Because the file can be large, either include the specific devices to monitor, or find the pseudo name of one of the Oracle data files and focus on that single device[10], as shown in the following:
Device: rrqm/s wrqm/s r/s w/s rsec/s wsec/s avgrq-sz avgqu-sz await svctm %util
dm-395 0.00 0.00 2145.33 937.33 16.76 7.51 16.13 2.99 0.97 0.28 87.77
Note how many I/Os are queued to the device (avgqu-sz), the amount of time I/Os take to be serviced, including queue time (await), and the amount of time I/Os take to be serviced when they leave the queue (svctm). If the await time is long but svctm time is short, the server is likely experiencing a queuing issue and requires more LUNs (more I/O queues), and perhaps more paths to the storage. If the svctm time is high, it might indicate a SAN or storage performance bottleneck.

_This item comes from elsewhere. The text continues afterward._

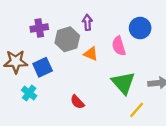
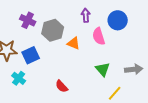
purple arrow: (87, 22) -> (86, 15), moved
purple cross: (39, 28) -> (28, 20), turned 35
green triangle: (123, 83) -> (103, 69), size x0.7

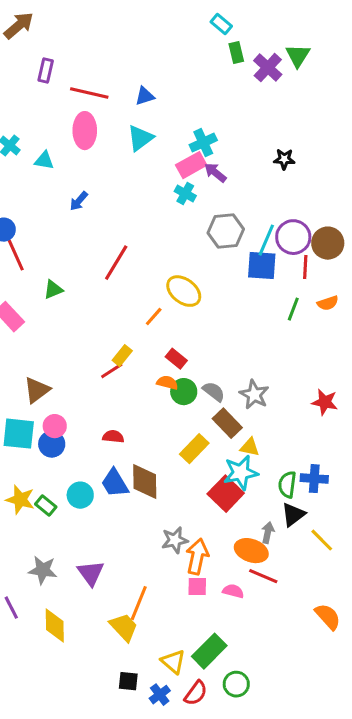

The following table summarizes some of the iostat metrics and provides advice about how to use them.
Table 8. Linux iostat with flags xtz - metrics summary
Metric |
Description |
Comments |
Device |
The device name as listed in the /dev directory |
When multipathing is used, each device has a pseudo name (such as dm-xxx, or emcpowerxxx) and each path has a device name (such as /dev/sdxxx). Use the pseudo name to inspect the aggregated metrics across all paths. |
r/s, w/s |
The number of read or write requests that are issued to the device per second. |
r/s + w/s provides the server IOPS requests for the device. The ratio between these metrics provides read to write ratio. |
rMB/s, wMB/s |
The number of MB read or written from or to the device per second (512 bytes per sector) |
Review the bandwidth performance of the device. You can determine the average read I/O size by dividing the rMB/s by r/s. Similarly, you can determine the average write size by dividing wMB/s read by w/s. |
avgrq-sz |
The average size (in sectors) of the requests that are issued to the device |
The queue size is not very important in most performance issues. Focus should be on the parameter: ‘avgqu-sz’ below. |
avgqu-sz |
The average queue length of the requests that were issued to the device |
The number of requests queued to the device. If the queues are large they will cause increase in latency. If the devices are in a SG with a low service level consider improving the service level. Otherwise, if the storage system is not over utilized, consider adding more devices or paths to allow for better I/O distribution at the server level. |
await |
The average time (in milliseconds) for I/O requests issued to the device to be served. This includes the time spent by the requests in queue and the time spent servicing them |
If the await time, which includes the queuing time, is much larger than the svctm time, it might indicate a server queuing issue. See avgqu-sz metric above. |
svctm |
The average service time (in milliseconds) for I/O requests that were issued to the device |
For active devices, the await time should be within the expected service level time (for example <=1 ms for flash storage, ~6 ms for 15k rpm drives, and so on). |